Seems to be fine in IE7, Opera and Chrome. If it seems broken in IE6, then I imagine the markup is right, its IE6's faulty interpretation of the markup thats at fault. Its a case of how much work do you want to put into fixing IE6 issues, it all depends how many IE6 users you expect. On my sites its still around 15% of my users. The trouble is IE6 is a broken browser, people really should upgrade to IE7 or Chrome, however good design will work around the quirks with IE6. Jen
Just been looking at the pictures, and they both seem to be taken in IE7, how did you get the second version to display in IE7? Jen
I would assume XP vs. Vista... or 64 bit vs. 32 bit. Despite claiming to be the same rendering engine there are some differences that can be really annoying between the two... Which is why part of my testing cycle is running XP under M$ VPC with IE7 on a Vista machine. Just like Win98 IE6 and XP IE6 aren't exactly the same thing either. Could also be one copy is not updated completely. We like to think of IE6 as a single never upgraded program, when easily a third of windows updates make changes to how IE handles things - most of it security, but not all. (and even some security fixes can change rendering behavior)
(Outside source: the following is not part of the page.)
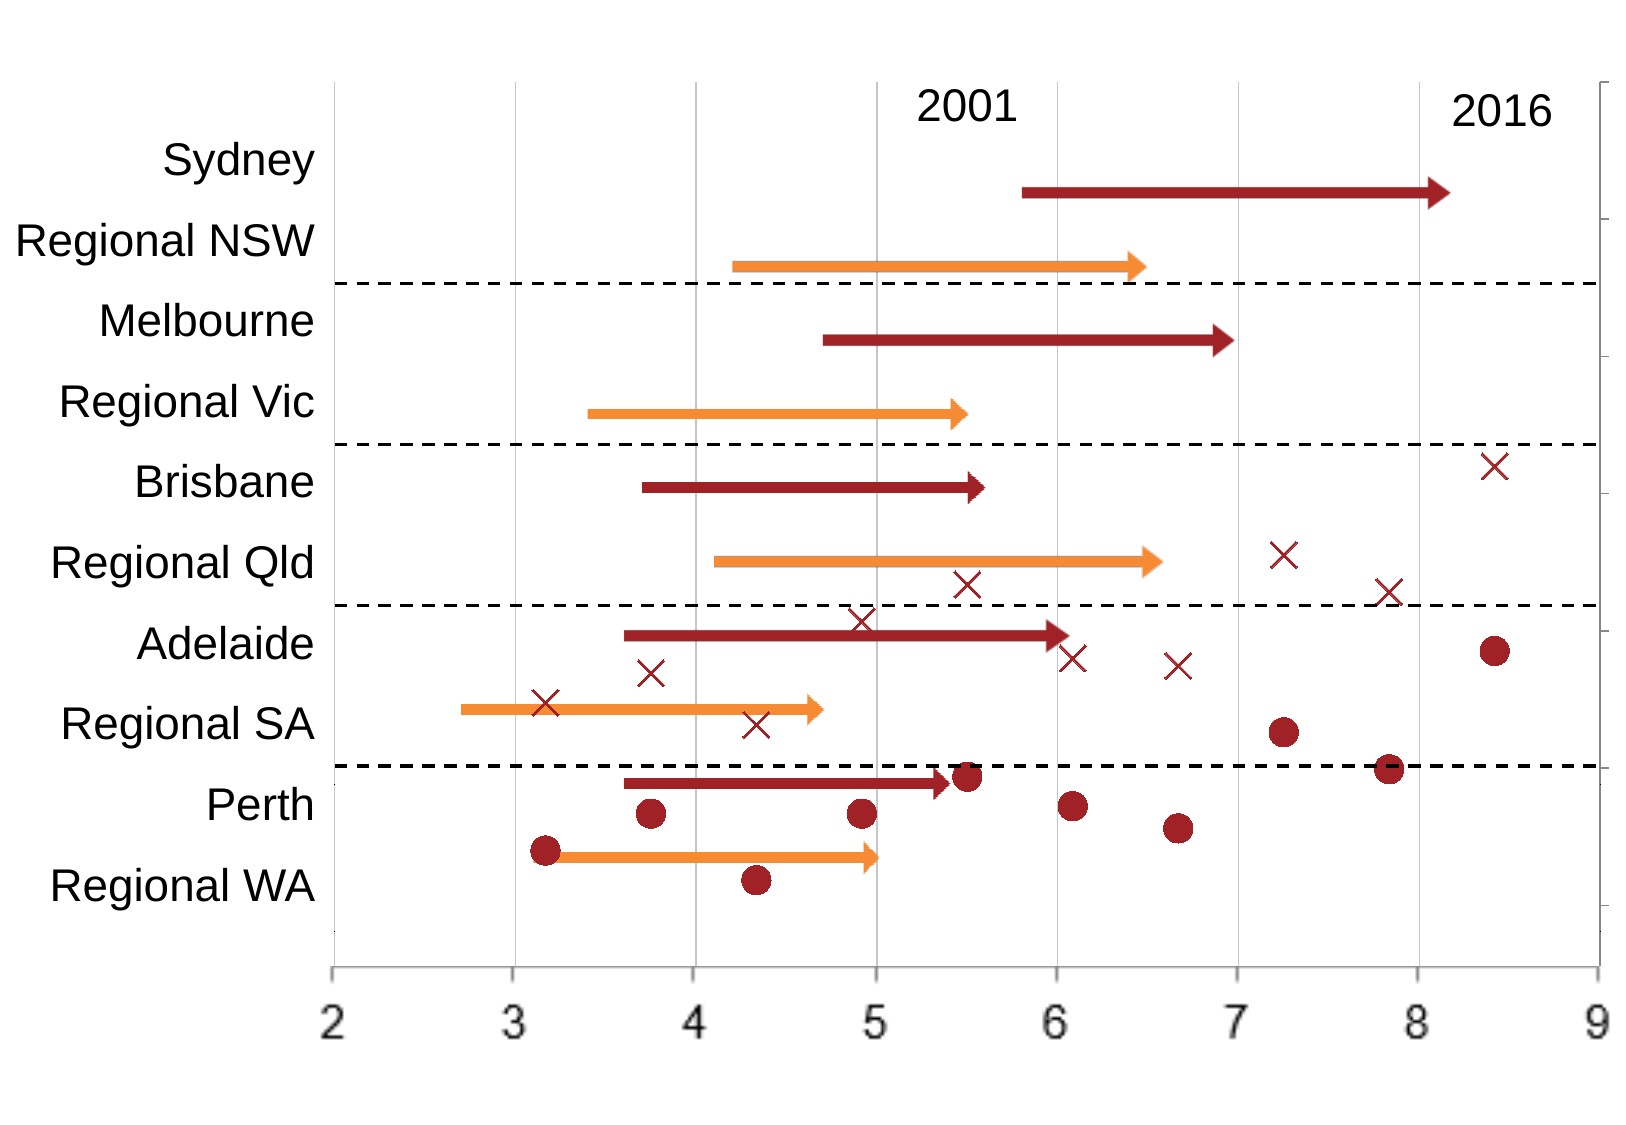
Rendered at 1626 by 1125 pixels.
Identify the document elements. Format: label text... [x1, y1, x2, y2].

If I were to take a guess, I would say this is caused by the different default element margins, etc. used by different browsers. The floating divs are too wide for your container div, so the right floating div is being popped down. I always start off by setting my own default element css settings for every project. Helps to make things cross-browser that way. ~Az
lol you got to it before me, but anyway, browsershots.org is a great service, you should always have it bookmarked.